The Supreme Court has recently held that judges need not be bound by sentencing guidelines, as long as they consider the guidelines.

How about we get back to talking about making pens?  That's much more fun than talking about law.


----------



## OldWrangler

This will be my last word on this subject</u>. I spent 4 years and all my life savings (over $100,000.00) fighting the government over 75 mis-named flower plants. I know what they did to me. I was let out 2 months early when the Appeal Court agreed with my appeal. Six months later the government had my appeal decision overturned and I was sent back to serve 57 days. The Booker decision about the Sentencing guidelines changed nothing. The courts are still using them for locking away people for draconian sentences and the prisons are over filled with non-criminals.
The U.S. Court System is broken beyond repair and having no effect on reducing crime.


----------



## Jarheaded

Something sounds strange here. This basically sounds like another waste of tax payers money. It's a deer antler that was on the ground, maybe they are upset that they can't collect a fine from a deer for littering or something. I am not even going to touch the flower thing. I have spent a good part of my life working for the government and didn't understand most of what we were doing, but it was my job and I was going to do it to the best of my ability. Basically if you are worried about it, don't do it. And if you do take part in it, you will lose, they have more money and time to spend on it than you do.


----------



## hunter-27

How about a simple OMG here on this topic.


----------



## Rifleman1776

Not the first time this kind of subject has gone far afield without proving beneficial to forum members. And, it is not only here I have seen similar extended, but pointless, discussions. Mods, please lock.


----------



## loglugger

no harm, no foul, let it roll. 
Bob


----------



## RONB

Never tug on Supermans cape!


----------



## Codesman

I contacted the PA Game Commission and asked the question.  Shed antlers can not be sold in PA if they are found in PA.  Crafts can be made from antler if purchased from out of state or if not native to PA.  The antler I purchased was from out west and was Mule deer not white tail.  Officer suggested to have proof of out of state purchase available if at craft shows and the like.  Thanks for your responses 


Shawn


----------



## Jarheaded

Shawn, 
It is legal in my state to sell, buy , and use antler. If you would like  to purchaqse a small amount, I would be happy to give you a receipt for it. That should make it all nice and legal. PM me if you would like to do that.
 Johnnie


----------



## wdcav1952

> _Originally posted by OldWrangler_
> 
> This will be my last word on this subject</u>. I spent 4 years and all my life savings (over $100,000.00) fighting the government over 75 mis-named flower plants. I know what they did to me. I was let out 2 months early when the Appeal Court agreed with my appeal. Six months later the government had my appeal decision overturned and I was sent back to serve 57 days. The Booker decision about the Sentencing guidelines changed nothing. The courts are still using them for locking away people for draconian sentences and the prisons are over filled with non-criminals.
> The U.S. Court System is broken beyond repair and having no effect on reducing crime.
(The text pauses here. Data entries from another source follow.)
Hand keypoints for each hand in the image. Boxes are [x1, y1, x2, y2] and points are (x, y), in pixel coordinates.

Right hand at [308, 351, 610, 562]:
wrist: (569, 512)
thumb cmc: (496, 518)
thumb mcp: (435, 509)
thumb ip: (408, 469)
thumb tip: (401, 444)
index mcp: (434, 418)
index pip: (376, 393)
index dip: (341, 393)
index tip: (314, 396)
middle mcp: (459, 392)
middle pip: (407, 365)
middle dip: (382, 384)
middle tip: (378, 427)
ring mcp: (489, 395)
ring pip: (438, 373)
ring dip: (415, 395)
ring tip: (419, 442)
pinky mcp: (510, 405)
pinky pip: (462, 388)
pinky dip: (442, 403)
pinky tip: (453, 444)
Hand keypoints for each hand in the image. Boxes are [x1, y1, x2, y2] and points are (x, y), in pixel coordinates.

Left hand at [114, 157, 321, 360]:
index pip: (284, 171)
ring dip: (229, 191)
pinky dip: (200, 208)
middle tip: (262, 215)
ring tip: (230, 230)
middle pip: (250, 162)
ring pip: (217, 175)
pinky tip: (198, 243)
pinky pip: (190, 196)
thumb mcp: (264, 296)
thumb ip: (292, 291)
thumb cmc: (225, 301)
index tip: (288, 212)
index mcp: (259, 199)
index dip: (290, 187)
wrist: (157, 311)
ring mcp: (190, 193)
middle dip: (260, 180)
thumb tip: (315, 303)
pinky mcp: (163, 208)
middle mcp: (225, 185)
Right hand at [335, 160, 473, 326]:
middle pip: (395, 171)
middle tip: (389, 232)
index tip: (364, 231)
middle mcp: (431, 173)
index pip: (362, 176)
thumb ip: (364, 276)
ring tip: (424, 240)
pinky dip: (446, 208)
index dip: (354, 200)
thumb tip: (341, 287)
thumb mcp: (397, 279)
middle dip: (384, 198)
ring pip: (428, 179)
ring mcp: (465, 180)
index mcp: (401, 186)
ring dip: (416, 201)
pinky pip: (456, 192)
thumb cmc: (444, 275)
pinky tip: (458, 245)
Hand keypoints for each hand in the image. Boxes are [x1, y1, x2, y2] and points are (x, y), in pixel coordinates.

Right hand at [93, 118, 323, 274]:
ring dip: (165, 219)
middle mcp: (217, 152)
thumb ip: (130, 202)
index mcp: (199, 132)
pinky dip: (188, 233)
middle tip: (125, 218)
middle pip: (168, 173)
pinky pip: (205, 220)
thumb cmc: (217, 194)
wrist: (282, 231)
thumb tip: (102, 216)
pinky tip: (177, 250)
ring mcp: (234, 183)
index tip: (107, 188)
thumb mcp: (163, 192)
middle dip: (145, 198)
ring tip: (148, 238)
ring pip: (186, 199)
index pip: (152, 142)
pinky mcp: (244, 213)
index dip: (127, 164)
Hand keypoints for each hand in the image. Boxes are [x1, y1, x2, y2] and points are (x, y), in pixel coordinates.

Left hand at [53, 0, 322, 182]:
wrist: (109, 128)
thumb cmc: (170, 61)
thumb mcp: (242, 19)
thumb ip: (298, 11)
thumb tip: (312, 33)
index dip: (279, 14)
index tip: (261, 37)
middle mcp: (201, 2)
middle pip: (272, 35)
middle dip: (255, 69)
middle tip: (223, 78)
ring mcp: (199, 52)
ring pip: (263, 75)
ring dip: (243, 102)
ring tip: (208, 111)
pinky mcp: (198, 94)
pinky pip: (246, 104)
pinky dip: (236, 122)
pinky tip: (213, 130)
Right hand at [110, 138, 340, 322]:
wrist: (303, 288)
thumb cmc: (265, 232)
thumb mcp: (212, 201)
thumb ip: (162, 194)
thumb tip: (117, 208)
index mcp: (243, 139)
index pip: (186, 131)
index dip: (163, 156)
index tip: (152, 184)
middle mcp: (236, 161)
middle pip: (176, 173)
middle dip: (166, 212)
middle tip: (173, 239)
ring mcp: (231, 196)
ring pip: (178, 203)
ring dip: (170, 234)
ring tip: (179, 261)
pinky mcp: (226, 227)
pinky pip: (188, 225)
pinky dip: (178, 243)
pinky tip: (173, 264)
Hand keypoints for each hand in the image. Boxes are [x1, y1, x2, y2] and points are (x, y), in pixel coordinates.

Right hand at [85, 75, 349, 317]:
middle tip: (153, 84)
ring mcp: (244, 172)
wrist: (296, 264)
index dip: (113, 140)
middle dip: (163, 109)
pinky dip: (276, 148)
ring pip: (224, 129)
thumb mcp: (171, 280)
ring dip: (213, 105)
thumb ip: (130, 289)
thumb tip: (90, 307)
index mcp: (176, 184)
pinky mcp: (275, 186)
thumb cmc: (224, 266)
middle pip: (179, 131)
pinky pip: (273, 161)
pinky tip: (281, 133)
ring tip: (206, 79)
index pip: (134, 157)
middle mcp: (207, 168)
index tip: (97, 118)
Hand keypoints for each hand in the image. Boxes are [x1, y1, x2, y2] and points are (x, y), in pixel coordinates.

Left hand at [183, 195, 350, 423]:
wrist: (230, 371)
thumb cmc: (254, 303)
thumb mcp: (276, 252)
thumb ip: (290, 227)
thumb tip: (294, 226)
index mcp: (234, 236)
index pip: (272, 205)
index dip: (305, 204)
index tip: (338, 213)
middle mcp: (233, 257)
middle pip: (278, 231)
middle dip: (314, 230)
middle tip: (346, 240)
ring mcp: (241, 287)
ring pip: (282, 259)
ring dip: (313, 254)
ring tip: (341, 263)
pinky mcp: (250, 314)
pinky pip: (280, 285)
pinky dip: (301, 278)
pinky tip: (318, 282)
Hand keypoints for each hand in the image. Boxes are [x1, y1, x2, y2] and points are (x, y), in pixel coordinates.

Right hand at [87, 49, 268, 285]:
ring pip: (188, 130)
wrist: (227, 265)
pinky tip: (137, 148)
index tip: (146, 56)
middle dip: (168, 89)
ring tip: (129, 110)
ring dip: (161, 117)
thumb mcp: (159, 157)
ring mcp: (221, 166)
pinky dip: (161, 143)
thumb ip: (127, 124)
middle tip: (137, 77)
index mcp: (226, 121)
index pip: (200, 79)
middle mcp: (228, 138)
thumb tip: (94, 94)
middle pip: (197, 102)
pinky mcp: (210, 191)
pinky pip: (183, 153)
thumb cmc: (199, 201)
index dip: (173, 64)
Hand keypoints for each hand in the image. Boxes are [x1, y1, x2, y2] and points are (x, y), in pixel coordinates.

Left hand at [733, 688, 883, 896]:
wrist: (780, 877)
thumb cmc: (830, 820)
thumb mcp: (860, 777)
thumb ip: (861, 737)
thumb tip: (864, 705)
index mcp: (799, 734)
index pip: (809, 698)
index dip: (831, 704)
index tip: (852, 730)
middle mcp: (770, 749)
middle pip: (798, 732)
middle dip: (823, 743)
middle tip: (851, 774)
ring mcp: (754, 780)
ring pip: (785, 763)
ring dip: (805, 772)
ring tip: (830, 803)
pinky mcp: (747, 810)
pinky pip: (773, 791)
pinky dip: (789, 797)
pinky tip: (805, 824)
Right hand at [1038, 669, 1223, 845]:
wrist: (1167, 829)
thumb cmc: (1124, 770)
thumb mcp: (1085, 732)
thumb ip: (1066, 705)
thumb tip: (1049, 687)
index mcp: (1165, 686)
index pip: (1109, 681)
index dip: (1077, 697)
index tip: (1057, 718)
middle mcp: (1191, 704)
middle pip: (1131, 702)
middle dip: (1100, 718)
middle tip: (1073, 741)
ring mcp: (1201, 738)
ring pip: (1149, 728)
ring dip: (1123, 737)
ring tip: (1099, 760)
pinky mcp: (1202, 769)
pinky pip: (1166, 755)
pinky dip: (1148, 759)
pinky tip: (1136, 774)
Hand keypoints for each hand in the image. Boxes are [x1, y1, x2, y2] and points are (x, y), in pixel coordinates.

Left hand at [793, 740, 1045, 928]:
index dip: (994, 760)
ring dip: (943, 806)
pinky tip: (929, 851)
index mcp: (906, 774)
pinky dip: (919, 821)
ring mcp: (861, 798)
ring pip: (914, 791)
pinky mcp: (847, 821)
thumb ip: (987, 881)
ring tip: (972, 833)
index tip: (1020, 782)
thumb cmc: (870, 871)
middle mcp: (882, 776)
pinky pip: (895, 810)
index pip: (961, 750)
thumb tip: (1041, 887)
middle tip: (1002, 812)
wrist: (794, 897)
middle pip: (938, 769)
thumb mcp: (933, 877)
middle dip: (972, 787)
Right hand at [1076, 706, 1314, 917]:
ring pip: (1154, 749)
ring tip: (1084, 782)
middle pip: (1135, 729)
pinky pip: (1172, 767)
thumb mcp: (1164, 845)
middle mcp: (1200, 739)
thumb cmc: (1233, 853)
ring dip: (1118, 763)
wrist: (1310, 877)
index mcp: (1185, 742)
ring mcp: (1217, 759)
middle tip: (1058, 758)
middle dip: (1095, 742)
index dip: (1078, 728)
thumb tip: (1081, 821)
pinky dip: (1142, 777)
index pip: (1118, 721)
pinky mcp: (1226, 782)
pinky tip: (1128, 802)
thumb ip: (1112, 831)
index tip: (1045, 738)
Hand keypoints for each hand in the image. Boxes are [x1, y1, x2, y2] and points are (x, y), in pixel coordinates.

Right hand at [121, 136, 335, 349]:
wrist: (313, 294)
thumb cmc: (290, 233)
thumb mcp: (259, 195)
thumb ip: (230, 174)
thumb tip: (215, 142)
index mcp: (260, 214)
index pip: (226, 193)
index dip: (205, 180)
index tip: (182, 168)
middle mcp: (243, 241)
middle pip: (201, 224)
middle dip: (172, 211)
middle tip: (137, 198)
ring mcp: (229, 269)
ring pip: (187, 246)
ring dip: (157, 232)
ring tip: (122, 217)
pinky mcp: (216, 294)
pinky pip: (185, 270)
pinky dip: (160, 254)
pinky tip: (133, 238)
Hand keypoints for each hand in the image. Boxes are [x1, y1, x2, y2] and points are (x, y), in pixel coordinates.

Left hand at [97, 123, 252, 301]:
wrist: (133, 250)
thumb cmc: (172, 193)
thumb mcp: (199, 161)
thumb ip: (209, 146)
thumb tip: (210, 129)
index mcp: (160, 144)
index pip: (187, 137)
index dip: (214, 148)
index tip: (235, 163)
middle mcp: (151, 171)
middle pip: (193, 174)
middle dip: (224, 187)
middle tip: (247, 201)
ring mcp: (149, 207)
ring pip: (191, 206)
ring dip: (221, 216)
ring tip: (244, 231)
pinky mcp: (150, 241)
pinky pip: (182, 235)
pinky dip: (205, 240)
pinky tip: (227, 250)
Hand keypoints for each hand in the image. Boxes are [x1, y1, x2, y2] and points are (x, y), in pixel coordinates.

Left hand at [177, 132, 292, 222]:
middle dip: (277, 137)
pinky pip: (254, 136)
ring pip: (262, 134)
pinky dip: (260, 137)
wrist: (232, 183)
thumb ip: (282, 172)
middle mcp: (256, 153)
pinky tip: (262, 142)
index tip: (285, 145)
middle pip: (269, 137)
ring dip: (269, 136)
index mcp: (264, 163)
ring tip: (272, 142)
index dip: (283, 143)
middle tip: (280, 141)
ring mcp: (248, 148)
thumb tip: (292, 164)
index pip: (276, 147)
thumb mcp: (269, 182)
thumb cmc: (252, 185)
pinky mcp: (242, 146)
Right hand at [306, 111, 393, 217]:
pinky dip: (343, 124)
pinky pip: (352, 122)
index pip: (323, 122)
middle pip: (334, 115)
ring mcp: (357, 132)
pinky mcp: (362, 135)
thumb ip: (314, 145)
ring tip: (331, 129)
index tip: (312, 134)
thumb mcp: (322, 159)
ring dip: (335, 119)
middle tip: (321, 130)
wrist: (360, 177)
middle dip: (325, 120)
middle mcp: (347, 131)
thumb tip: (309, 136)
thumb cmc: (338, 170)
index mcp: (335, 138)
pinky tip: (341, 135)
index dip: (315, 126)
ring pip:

There is a quite a lot of reading out there about your case, George.  While there is obviously a great deal of difference between importing plants from a foreign country and picking up shed antlers you make a valid point that one should know the laws that regulate their activities.

I do find your rant comparing officers of the law to the Gestapo a bit odious.  Working with inmates on a daily basis, I find that most of them think they got a raw deal from the courts.  The bottom line is that if you refrain from questionable activities you are very unlikely to be hassled by law enforcement.


----------



## OldWrangler

Cav,
I had been in business for almost 30 years, had all concievable permits, CITES documents from the country of origin, inspection in country of origin, inspection by both U.S.Customs and the U.S. Dept of Ag and it was not until 4 years later, they made a Federal case of it.
Six Fed Agents wearing Body Armor and drawn weapons came in my house and did a search....looked like the Gestapo to me.
And virtually every inmate thinks he got a raw deal but in talking to many of them over my 15 months, many of them did. They were black or Mexican or poor and just pushed through the Federal wringer. If you deal with inmates you must know that this is the case.
P.S. Glad you found my story on the Internet and took some time to look at it. My only point in this was to warn others that even something innoculous like an antler shed can cause you some grief if you don't know the law.


----------



## Tonto

Friends who work at the US Fish & Wildlife Service will enjoy knowing they have a $7billion budget, a quick check shows a budget hovering around $2billion.  And the post saying that USFWS is still an Interior Bureau is correct.  A better rant would ask questions about TSA, a true waste of your tax dollars and they are under Homeland Security.  My experience with LE types regardless of the agency is you have a high percentage of the gungho/yahoo factor.  When the good guys wear masks, start to worry.  Trade in wildlife parts, feathers, fur is controlled at both the state and federal level.  I agree with strict enforcement but understand mistakes happen and overwhelming force is sometimes abused.


----------